## Aim of the exercise
Output only the lines below that start at the line containing "Figure 14. Model" and end at the line containing "Figure 3. Geomagnetic seven components.", with both ends kept.
(Excerpted records)
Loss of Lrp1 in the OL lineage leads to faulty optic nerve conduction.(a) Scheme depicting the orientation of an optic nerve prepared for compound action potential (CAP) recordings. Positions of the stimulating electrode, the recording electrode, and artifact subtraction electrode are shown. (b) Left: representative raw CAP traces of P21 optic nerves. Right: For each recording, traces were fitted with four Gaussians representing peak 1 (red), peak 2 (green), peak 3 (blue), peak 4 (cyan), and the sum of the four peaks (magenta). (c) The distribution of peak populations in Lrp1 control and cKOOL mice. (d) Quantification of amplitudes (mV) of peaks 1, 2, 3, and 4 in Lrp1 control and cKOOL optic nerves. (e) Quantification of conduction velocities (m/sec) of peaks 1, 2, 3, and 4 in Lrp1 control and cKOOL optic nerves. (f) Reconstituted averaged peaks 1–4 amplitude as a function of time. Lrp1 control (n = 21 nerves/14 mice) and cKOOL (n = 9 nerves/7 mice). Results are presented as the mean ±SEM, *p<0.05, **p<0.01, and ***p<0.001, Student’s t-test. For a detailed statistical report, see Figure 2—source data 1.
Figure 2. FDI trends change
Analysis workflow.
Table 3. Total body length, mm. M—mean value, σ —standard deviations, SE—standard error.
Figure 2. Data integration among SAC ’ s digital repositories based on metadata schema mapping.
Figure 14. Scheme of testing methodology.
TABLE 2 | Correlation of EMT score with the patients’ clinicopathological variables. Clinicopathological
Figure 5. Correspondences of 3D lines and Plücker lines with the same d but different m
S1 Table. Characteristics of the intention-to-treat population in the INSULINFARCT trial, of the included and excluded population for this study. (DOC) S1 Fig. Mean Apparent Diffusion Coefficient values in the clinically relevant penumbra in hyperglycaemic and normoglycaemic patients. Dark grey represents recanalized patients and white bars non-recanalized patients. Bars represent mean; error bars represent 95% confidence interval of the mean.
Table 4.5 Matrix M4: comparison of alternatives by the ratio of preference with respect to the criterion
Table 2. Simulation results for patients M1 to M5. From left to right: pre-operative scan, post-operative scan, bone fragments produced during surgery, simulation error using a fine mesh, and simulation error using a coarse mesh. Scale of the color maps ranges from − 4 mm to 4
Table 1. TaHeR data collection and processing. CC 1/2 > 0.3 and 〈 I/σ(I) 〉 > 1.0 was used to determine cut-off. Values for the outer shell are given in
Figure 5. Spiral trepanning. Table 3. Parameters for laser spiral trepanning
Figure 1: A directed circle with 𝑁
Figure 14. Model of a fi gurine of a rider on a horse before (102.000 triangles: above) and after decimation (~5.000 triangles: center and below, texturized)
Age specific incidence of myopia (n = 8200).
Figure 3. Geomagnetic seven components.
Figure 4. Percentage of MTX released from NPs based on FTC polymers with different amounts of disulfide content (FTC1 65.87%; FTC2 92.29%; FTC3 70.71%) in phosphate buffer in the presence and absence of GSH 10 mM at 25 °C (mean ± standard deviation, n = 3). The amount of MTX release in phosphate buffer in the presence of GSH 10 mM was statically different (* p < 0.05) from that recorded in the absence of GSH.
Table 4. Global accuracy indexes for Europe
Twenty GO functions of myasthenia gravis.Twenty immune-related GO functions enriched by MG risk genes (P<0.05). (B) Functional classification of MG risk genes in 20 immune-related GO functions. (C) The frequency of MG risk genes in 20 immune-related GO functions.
(End Excerpted records)
## Task solution
Figure 14. Model of a fi gurine of a rider on a horse before (102.000 triangles: above) and after decimation (~5.000 triangles: center and below, texturized)
Age specific incidence of myopia (n = 8200).
Figure 3. Geomagnetic seven components.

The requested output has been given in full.